Sedangkan dalam pasal 290 KUHP menyatakan: "Dihukum penjara selama-lamanya tujuh tahun : 1. Barangsiapa melakukan perbuatan cabul dengan seseorang, padahal diketahuinya bahwa orang itu pingsan atau tidak berdaya. 2. Barangsiapa melakukan perbuatan cabul dengan seseorang padahal diketahuinya atau sepatutnya harus diduganya, bahwa umurnya belum lima belas tahun atau kalau umurnya tidak jelas, yang bersangkutan belum waktunya untuk dikawin. 3. Barangsiapa membujuk seseorang yang diketahuinya atau sepatutnya harus diduganya bahwa umurnya belum lima belas tahun atau kalau umurnya tidak jelas yang bersangkutan belum waktunya untuk dikawin, untuk melakukan atau membiarkan dilakukannya perbuatan cabul atau bersetubuh di luar perkawinan dengan orang lain."
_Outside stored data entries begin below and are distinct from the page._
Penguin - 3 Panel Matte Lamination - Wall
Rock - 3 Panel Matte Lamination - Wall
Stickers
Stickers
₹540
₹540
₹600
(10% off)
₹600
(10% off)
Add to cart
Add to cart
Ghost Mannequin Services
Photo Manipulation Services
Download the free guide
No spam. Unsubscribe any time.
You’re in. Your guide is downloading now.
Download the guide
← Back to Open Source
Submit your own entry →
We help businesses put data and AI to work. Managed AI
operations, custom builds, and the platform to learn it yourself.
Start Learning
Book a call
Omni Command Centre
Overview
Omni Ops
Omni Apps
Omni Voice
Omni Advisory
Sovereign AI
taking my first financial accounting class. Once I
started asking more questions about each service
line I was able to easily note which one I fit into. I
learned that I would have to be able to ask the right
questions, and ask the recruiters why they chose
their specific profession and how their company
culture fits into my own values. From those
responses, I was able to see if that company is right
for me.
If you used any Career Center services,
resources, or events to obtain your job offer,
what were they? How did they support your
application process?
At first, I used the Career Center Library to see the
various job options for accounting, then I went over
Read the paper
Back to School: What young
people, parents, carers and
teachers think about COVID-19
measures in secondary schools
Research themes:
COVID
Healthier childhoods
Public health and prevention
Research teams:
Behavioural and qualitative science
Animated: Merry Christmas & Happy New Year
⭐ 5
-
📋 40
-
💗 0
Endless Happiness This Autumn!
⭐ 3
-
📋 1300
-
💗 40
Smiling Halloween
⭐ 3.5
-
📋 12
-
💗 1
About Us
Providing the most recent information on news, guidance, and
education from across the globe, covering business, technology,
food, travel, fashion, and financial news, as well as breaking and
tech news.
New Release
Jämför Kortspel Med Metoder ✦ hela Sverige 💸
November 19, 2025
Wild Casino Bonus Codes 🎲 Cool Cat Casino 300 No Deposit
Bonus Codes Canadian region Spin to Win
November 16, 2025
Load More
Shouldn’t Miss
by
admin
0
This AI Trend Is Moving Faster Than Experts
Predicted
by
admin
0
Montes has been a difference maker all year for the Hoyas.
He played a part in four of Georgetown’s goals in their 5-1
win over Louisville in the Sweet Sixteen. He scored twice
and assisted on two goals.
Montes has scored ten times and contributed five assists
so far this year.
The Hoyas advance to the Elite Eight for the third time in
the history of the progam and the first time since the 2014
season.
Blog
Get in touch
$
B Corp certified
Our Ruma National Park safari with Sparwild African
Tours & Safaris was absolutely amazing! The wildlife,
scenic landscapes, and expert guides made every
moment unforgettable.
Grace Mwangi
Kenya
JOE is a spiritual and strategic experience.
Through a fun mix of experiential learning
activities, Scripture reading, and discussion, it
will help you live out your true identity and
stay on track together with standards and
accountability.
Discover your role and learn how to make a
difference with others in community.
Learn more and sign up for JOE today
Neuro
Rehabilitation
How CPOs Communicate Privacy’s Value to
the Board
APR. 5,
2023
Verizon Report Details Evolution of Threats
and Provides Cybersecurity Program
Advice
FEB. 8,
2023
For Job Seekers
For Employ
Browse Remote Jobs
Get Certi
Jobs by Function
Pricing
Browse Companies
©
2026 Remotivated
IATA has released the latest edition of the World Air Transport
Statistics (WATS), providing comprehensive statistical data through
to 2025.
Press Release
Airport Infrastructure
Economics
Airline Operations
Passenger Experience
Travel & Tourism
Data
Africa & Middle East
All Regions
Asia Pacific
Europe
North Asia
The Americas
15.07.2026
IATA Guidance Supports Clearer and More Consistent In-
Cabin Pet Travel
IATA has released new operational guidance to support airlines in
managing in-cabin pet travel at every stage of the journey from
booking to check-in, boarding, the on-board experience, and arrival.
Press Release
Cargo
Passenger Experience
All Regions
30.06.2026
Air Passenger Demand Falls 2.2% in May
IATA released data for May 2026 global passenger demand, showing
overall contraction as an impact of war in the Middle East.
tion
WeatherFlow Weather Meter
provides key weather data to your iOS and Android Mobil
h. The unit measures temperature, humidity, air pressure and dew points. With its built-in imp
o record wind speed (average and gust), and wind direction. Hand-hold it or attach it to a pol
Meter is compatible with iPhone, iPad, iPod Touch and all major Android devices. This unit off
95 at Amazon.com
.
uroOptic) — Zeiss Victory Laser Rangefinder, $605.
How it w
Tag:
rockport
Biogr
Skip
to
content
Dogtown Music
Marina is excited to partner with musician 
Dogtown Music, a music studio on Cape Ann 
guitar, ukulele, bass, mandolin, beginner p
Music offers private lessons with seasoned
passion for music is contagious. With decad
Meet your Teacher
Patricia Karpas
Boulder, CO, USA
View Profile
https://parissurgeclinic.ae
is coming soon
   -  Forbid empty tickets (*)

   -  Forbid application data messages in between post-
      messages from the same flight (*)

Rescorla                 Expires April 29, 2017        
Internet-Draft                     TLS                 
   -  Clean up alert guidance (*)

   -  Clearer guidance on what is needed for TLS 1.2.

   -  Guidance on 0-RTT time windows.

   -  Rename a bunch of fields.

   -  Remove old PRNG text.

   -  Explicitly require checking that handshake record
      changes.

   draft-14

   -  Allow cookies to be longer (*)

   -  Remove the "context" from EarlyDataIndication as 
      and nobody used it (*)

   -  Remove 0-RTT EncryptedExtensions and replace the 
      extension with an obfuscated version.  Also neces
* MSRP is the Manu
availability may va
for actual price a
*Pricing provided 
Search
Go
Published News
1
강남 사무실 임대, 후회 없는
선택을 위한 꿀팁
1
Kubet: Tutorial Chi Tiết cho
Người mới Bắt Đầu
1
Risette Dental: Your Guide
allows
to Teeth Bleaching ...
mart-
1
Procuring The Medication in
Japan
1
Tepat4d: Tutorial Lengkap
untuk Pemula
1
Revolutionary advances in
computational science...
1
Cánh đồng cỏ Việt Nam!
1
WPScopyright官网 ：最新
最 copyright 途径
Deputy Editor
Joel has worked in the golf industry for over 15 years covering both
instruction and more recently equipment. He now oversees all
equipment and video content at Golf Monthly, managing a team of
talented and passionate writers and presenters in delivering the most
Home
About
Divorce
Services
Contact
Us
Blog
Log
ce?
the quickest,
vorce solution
Sedangkan bagi seseorang yang melakukan pelecehan kesual terhadap anak-anak termasuk anak kandung, maka akan dijerat dengan beberapa hukum diantaranya :
a. Pasal 76D Undang-Undang nomor 35 Tahun 2016 yang menyatakan bahwa : "Setiap orang dilarang melakukan Kekerasan atau ancaman Kekerasan memaksa Anak melakukan persetubuhan dengannya atau dengan orang lain."
b. Pasal 81 Perpu nomor 1 tahun 2016 yang menyatakan bahwa : " Setiap orang yang melanggar ketentuan sebagaimana dimaksud dalam Pasal 76D dipidana dengan pidana penjara paling singkat 5 (lima) tahun dan paling lama 15 (lima belas) tahun dan denda paling banyak Rp5.000.000.000,00 (lima miliar rupiah).